[Material for this task Boundary: Start]
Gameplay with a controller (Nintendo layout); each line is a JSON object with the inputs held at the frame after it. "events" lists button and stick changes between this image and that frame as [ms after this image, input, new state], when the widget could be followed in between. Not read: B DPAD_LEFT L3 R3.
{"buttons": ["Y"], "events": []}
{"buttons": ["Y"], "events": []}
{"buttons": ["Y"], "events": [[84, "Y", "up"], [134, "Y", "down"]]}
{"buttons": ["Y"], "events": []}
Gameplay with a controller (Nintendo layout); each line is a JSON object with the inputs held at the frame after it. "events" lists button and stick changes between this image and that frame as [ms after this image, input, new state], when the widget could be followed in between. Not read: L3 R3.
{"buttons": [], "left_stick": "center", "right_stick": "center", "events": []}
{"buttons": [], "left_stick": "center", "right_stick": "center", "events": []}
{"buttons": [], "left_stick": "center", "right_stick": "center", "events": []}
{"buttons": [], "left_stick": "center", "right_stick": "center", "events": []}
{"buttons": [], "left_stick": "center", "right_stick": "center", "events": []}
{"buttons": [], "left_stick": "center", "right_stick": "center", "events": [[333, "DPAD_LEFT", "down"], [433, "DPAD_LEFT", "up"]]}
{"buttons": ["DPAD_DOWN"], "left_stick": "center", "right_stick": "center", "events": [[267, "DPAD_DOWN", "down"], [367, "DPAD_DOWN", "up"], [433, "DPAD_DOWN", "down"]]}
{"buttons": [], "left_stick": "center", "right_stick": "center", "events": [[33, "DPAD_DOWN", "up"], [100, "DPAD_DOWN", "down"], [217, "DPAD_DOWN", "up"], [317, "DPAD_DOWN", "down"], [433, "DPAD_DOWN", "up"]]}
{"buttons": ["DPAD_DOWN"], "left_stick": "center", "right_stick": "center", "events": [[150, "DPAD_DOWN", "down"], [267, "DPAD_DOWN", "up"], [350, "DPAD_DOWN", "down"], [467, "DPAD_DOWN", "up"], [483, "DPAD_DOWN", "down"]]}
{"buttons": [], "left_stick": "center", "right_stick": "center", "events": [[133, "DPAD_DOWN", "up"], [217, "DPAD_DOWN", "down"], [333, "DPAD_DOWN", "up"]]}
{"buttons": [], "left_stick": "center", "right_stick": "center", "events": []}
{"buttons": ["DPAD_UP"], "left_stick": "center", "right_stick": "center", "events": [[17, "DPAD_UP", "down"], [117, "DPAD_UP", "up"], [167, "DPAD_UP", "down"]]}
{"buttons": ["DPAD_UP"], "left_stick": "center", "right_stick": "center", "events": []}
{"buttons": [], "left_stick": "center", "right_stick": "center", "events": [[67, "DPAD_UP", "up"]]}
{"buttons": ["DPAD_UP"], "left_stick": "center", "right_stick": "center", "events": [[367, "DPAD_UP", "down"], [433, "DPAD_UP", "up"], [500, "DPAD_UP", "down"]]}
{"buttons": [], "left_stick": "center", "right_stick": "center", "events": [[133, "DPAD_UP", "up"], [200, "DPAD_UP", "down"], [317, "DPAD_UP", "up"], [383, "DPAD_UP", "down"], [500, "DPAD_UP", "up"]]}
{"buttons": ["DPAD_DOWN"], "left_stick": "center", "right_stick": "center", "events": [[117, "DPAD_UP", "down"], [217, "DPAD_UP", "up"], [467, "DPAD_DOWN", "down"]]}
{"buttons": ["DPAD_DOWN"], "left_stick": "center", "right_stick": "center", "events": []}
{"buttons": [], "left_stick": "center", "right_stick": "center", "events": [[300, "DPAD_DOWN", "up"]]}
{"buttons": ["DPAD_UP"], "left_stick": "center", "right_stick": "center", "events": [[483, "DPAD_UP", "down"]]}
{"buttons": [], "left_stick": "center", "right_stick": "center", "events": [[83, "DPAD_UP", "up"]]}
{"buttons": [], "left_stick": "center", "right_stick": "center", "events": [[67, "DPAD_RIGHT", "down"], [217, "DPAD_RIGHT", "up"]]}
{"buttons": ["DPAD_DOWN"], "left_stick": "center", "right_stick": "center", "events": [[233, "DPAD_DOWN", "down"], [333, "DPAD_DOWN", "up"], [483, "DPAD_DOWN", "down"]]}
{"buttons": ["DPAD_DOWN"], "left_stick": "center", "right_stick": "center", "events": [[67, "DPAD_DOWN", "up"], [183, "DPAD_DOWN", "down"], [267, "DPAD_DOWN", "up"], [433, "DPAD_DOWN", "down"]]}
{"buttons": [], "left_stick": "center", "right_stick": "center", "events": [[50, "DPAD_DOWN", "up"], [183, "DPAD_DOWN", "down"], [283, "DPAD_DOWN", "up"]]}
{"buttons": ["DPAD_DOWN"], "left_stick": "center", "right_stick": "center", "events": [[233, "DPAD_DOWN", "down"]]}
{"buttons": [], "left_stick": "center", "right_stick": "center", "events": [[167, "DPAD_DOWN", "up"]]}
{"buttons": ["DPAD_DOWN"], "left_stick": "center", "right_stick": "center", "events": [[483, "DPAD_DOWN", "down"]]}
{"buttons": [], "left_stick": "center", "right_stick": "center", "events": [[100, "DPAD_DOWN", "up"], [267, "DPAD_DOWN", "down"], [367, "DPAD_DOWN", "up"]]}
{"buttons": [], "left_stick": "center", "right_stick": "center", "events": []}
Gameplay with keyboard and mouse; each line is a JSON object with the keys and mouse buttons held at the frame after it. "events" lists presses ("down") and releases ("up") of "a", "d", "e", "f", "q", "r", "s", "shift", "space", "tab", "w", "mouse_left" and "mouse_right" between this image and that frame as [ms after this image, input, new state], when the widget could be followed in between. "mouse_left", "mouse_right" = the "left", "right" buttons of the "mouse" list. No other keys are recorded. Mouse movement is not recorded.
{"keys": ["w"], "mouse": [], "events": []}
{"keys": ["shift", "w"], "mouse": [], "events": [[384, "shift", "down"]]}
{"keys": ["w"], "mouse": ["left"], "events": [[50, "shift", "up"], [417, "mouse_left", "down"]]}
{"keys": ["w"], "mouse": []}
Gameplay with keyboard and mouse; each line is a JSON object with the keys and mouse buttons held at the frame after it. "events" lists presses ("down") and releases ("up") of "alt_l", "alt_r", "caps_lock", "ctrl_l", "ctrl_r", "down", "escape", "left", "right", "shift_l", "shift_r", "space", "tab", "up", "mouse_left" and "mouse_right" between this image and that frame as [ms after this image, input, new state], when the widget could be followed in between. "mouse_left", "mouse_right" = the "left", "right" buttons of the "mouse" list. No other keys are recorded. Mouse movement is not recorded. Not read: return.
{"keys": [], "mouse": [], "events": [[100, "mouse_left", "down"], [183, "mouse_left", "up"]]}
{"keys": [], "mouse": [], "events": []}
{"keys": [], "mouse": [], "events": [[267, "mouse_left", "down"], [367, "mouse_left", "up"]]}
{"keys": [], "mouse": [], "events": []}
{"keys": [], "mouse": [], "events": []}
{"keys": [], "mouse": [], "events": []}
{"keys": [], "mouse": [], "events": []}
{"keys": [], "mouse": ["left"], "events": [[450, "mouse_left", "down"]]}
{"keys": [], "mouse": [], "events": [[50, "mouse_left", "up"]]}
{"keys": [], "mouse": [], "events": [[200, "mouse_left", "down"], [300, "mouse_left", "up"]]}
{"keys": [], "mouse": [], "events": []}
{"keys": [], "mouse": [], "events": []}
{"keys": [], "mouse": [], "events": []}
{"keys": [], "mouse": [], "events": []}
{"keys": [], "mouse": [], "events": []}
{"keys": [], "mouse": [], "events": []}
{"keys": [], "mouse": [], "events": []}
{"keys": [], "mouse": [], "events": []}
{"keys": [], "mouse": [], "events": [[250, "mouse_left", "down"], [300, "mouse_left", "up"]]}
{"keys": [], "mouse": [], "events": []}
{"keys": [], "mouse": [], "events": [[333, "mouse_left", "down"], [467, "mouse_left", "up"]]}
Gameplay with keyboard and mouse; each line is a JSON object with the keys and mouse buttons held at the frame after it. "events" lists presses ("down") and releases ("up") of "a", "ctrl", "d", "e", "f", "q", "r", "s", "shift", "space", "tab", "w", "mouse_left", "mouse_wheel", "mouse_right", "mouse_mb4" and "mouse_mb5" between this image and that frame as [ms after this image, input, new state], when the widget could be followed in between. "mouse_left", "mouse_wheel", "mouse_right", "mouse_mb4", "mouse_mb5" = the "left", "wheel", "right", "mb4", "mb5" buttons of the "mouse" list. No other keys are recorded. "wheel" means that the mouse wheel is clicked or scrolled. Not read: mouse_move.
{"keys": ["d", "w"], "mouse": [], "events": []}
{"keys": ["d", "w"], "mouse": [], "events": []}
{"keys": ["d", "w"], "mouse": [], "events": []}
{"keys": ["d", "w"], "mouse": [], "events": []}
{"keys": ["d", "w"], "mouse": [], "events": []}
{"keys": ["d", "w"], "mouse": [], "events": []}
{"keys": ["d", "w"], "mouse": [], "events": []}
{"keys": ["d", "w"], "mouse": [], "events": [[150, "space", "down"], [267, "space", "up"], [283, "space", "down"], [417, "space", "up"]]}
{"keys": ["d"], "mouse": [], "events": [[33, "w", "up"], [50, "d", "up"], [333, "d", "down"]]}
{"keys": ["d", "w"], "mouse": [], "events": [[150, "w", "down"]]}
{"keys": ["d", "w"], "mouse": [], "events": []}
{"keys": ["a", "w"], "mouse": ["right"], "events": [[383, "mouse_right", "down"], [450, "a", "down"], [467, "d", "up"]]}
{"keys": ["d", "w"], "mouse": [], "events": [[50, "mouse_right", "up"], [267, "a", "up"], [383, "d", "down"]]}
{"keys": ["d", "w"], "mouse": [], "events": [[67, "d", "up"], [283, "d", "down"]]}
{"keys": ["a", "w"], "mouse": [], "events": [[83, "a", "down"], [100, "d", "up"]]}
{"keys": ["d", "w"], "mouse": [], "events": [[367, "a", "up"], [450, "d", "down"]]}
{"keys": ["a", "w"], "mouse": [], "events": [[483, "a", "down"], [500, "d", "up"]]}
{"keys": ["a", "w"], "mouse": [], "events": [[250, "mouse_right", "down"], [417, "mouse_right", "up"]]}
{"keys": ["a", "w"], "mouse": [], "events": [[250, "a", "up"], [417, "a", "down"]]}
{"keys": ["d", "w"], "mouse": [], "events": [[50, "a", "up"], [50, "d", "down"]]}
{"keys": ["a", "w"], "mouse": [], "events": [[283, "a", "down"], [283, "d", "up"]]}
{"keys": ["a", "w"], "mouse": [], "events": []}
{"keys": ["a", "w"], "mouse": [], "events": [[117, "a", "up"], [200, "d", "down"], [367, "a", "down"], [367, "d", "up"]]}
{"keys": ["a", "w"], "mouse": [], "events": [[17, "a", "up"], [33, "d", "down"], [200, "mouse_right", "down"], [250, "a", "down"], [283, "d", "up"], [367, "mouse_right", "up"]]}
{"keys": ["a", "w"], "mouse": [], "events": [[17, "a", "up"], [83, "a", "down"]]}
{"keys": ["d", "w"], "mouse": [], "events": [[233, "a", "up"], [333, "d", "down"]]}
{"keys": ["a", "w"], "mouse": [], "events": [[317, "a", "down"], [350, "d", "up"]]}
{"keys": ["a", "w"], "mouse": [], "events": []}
[Material for this task Boundary: End]
Make a copy of each line in the records above that has the word "Nintendo".

Gameplay with a controller (Nintendo layout); each line is a JSON object with the inputs held at the frame after it. "events" lists button and stick changes between this image and that frame as [ms after this image, input, new state], when the widget could be followed in between. Not read: B DPAD_LEFT L3 R3.
Gameplay with a controller (Nintendo layout); each line is a JSON object with the inputs held at the frame after it. "events" lists button and stick changes between this image and that frame as [ms after this image, input, new state], when the widget could be followed in between. Not read: L3 R3.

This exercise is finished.